Pour les ressortissants français, un séjour en Chine sans visa est possible jusqu’à 30 jours, selon les conditions en vigueur jusqu’au 31 décembre 2026. Une carte électronique d’arrivée est obligatoire et doit être demandée en ligne avant le départ. Le passeport doit être valide au moins 6 mois après la date de retour.
Quelle météo prévoir dans le Sichuan occidental ?
Le climat est montagnard en altitude. Les amplitudes thermiques peuvent être fortes, les nuits sont fraîches et la météo peut changer rapidement. Des vêtements chauds, imperméables et coupe-vent sont recommandés, même en été.
Quel équipement faut-il prévoir pour cette aventure en haute altitude ?
Il faut prévoir des sous-couches techniques, une polaire ou une doudoune légère, une veste imperméable, un pantalon résistant, des gants, un tour de cou, des chaussures fermées, des lunettes de soleil haute protection, de la crème solaire, une gourde, un petit sac à dos, une lampe frontale et une batterie externe.
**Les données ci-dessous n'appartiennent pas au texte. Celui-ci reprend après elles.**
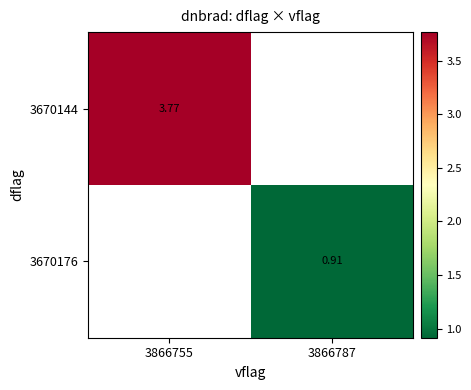

Is the value of 3670176 at 3866787 greater than the value of 3670144 at 3866755?

No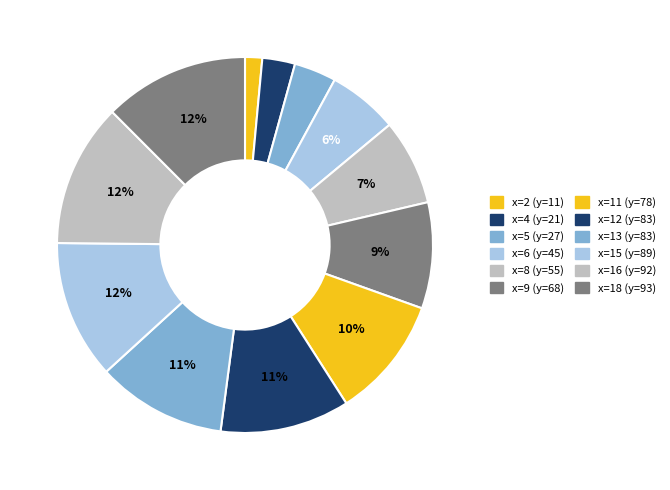

Count the number of slices in the pie.

12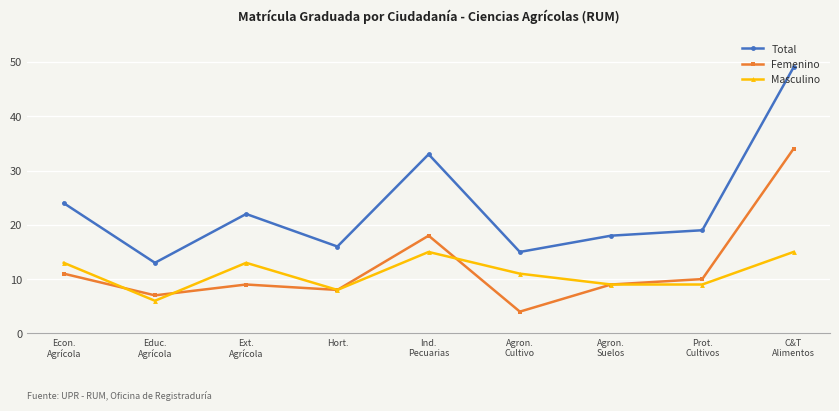

Where is Femenino nearest to the value 19?

Ind.
Pecuarias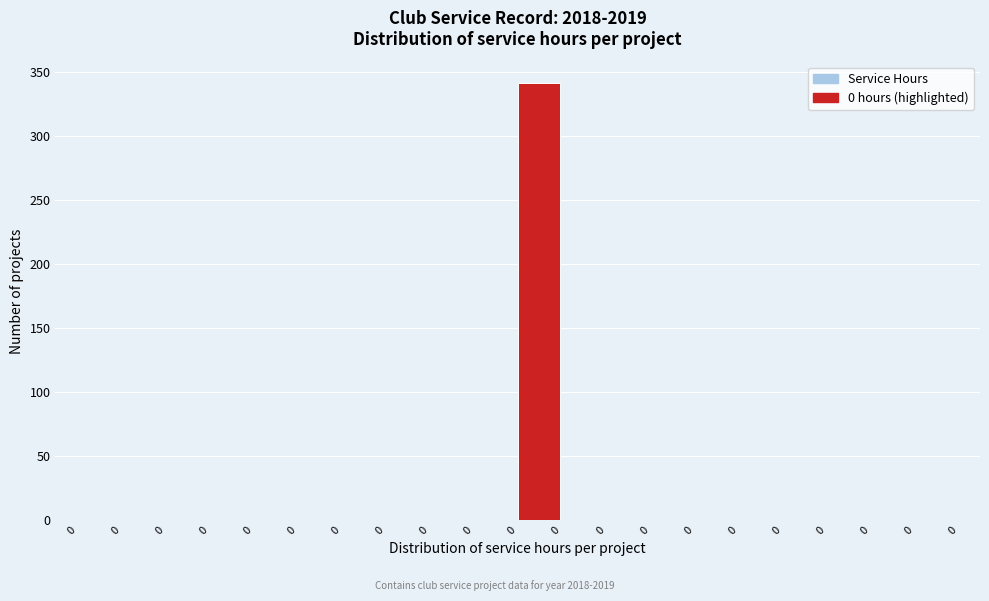

How many distinct data groups are displayed?

1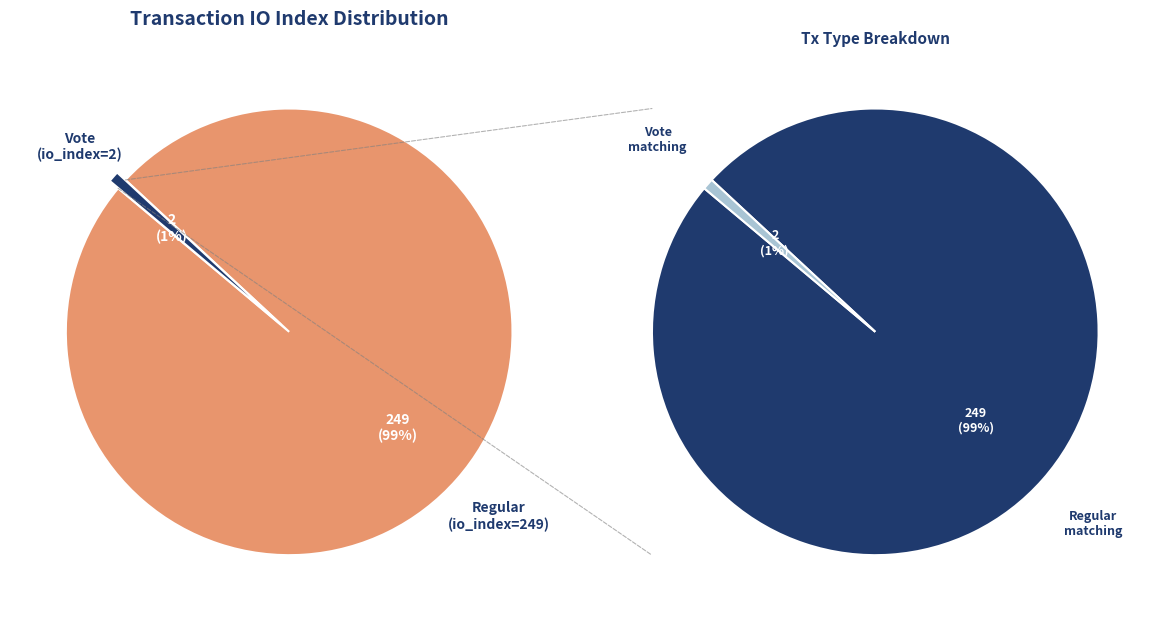

Which slice is the smallest?

Vote (io_index=2)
Un sac souple est conseillé pour limiter le volume des bagages.
Combien de personnes peuvent participer ?
Le groupe est prévu à partir de 2 participants et jusqu’à 12 participants en SSV. Ce format permet de conserver un encadrement adapté et une progression cohérente sur les pistes d’altitude.
Quel est le tarif de l’aventure Chine – Grandes aventures en Sichuan ?
Le tarif indiqué commence à 8 850 € par personne. Une formule duo est indiquée à 9 850 €, selon les conditions précisées dans la fiche de l’aventure.
Quelles sont les dates disponibles ?
Deux départs sont indiqués : du 19 octobre au 2 novembre 2026. Les inscriptions doivent être finalisées au moins un mois avant le départ.